Saturday, January 27, 2007

What Makes “Forgiveness in Families” Interesting, and “The Innocent Traveller”...Not

Alice Munro’s “Forgiveness in Families” is a short work of only a few pages, but within those pages the main character, Val, goes through more change than does Topaz, the main character in “The Innocent Traveller,” throughout Ethel Wilson’s entire novel. This makes “Forgiveness” interesting and compelling, and “The Innocent Traveller” rather boring.

Topaz is a static character, hardly changing throughout her life. We are not given much insight into what she thinks; there is not enough depth to her to keep us interested for the duration of the novel.

In “Forgiveness,” Val realizes that it is herself, not her brother, that is the cause of her problems. She reflects on the nature of life and death, realizing that the seemingly insignificant things, which “don’t seem that much like life,” are in fact what we yearn for when faced with death. She makes the startling confession that, in some part of her, she was disappointed when her mother did not die.

This revelation is shocking, it is personal, it makes us feel something... These are the things which “The Innocent Traveller” largely fails to do. Characters die in the novel, family dynamics change, Topaz moves to a new city halfway around the world, but none of this is related in a way which makes us feel much excitement, compassion, or emotion in general. We get mostly only the surface of things, and for a work of more than two hundred pages, this is not enough.

Sunday, January 21, 2007

I don't think the blogging program likes indentation

Do you guys know how to edit our posts?

Let's see if this works :)

Life as a narrative is a thought that is echoed in stories that tout realism as their main theme. Stories like “In Vancouver” are an example; these stories illustrate how one can look at life as one giant story. They depict storied events as being real, and they do this by adding in details of events.
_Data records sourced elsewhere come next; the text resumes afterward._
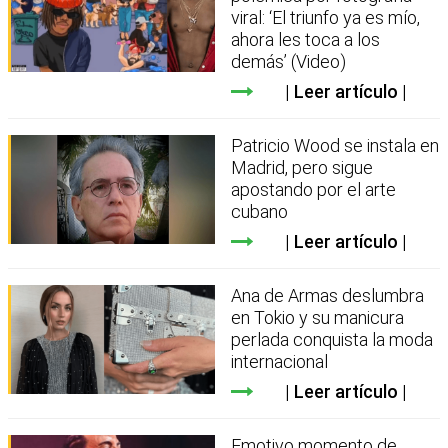
viral: ‘El triunfo ya es mío,
ahora les toca a los
demás’ (Video)
Leer artículo
Patricio Wood se instala en
Madrid, pero sigue
apostando por el arte
cubano
Leer artículo
Ana de Armas deslumbra
en Tokio y su manicura
perlada conquista la moda
internacional
Leer artículo
Emotivo momento de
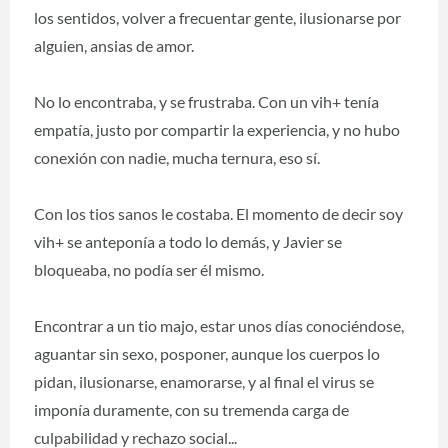
los sentidos, volver a frecuentar gente, ilusionarse por
alguien, ansias de amor.
No lo encontraba, y se frustraba. Con un vih+ tenía
empatía, justo por compartir la experiencia, y no hubo
conexión con nadie, mucha ternura, eso sí.
Con los tios sanos le costaba. El momento de decir soy
vih+ se anteponía a todo lo demás, y Javier se
bloqueaba, no podía ser él mismo.
Encontrar a un tio majo, estar unos días conociéndose,
aguantar sin sexo, posponer, aunque los cuerpos lo
pidan, ilusionarse, enamorarse, y al final el virus se
imponía duramente, con su tremenda carga de
culpabilidad y rechazo social...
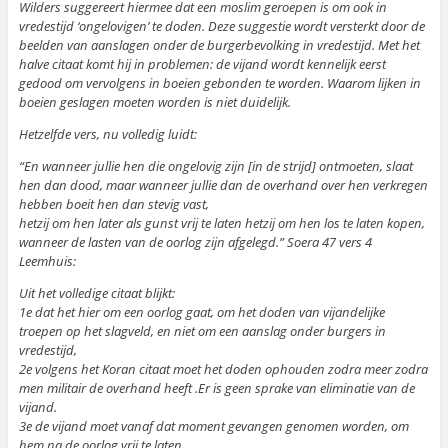
Wilders suggereert hiermee dat een moslim geroepen is om ook in
vredestijd ‘ongelovigen’ te doden. Deze suggestie wordt versterkt door de
beelden van aanslagen onder de burgerbevolking in vredestijd. Met het
halve citaat komt hij in problemen: de vijand wordt kennelijk eerst
gedood om vervolgens in boeien gebonden te worden. Waarom lijken in
boeien geslagen moeten worden is niet duidelijk.
Hetzelfde vers, nu volledig luidt:
“En wanneer jullie hen die ongelovig zijn [in de strijd] ontmoeten, slaat
hen dan dood, maar wanneer jullie dan de overhand over hen verkregen
hebben boeit hen dan stevig vast,
hetzij om hen later als gunst vrij te laten hetzij om hen los te laten kopen,
wanneer de lasten van de oorlog zijn afgelegd.” Soera 47 vers 4
Leemhuis:
Uit het volledige citaat blijkt:
1e dat het hier om een oorlog gaat, om het doden van vijandelijke
troepen op het slagveld, en niet om een aanslag onder burgers in
vredestijd,
2e volgens het Koran citaat moet het doden ophouden zodra meer zodra
men militair de overhand heeft .Er is geen sprake van eliminatie van de
vijand.
3e de vijand moet vanaf dat moment gevangen genomen worden, om
hem na de oorlog vrij te laten.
The sign in “In Vancouver” advertising the different type of workers needed lends a certain amount of realism to the story by virtue of the detail presented on it. This was added detail in the story to lead us to recreate the event of walking down Grainger’s Vancouver’s streets in our minds; this is unlike how memory works.
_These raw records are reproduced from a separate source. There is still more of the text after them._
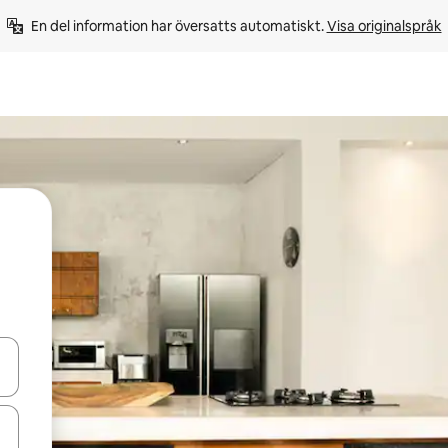
En del information har översatts automatiskt. 
Visa originalspråk
d upp- och nedåtpilarna eller utforska genom att trycka eller svepa.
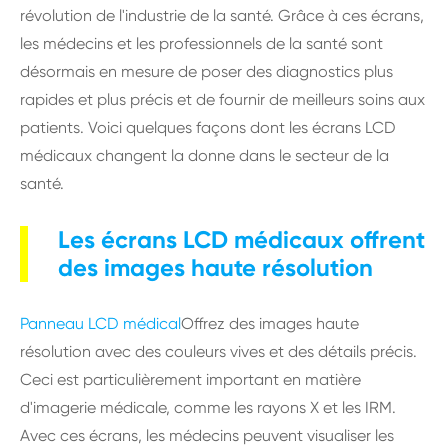
révolution de l'industrie de la santé. Grâce à ces écrans,
les médecins et les professionnels de la santé sont
désormais en mesure de poser des diagnostics plus
rapides et plus précis et de fournir de meilleurs soins aux
patients. Voici quelques façons dont les écrans LCD
médicaux changent la donne dans le secteur de la
santé.
Les écrans LCD médicaux offrent
des images haute résolution
Panneau LCD médical
Offrez des images haute
résolution avec des couleurs vives et des détails précis.
Ceci est particulièrement important en matière
d'imagerie médicale, comme les rayons X et les IRM.
Avec ces écrans, les médecins peuvent visualiser les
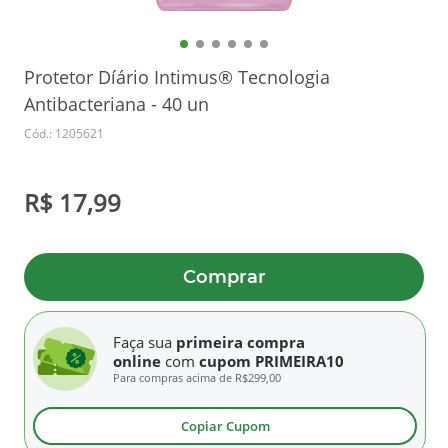
Protetor Díário Intimus® Tecnologia
Antibacteriana - 40 un
Cód.: 1205621
R$ 17,99
Comprar
Faça sua
primeira compra
online
com
cupom PRIMEIRA10
Para compras acima de
R$299,00
Copiar Cupom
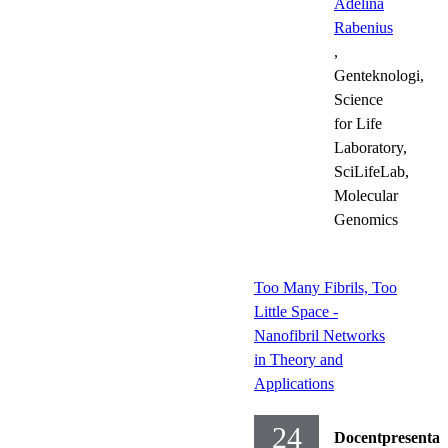
Adelina
Rabenius
,
Genteknologi,
Science
for Life
Laboratory,
SciLifeLab,
Molecular
Genomics
Too Many Fibrils, Too
Little Space -
Nanofibril Networks
in Theory and
Applications
24
Docentpresentat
I attest that the human mind does the reverse; that all people remember is the narrative or the story part of an event, not he details. When we recall events in our lives the details get washed out and we are left with the who, what, when, where and why but not the specifics, such as a sign’s details. Therefore realism seems to want to recreate an event rather than the memory or story of the event; bring us to that place let us imagine those events happen to us. This is the intent of Martin Grainger, to bring us to his Vancouver, as real as he can make it, so that we can make our own, fictional memories of it. That seems to be his intent, making it real enough, that when we recall the story it looks enough like a memory to be indistinct from the real thing; that when we remember back we have the memory of the sign that was hanging in the street advertising for the different tradesman.

Monday, January 15, 2007

i made the blog

guess what? i made the blog. peace out girl scout(s).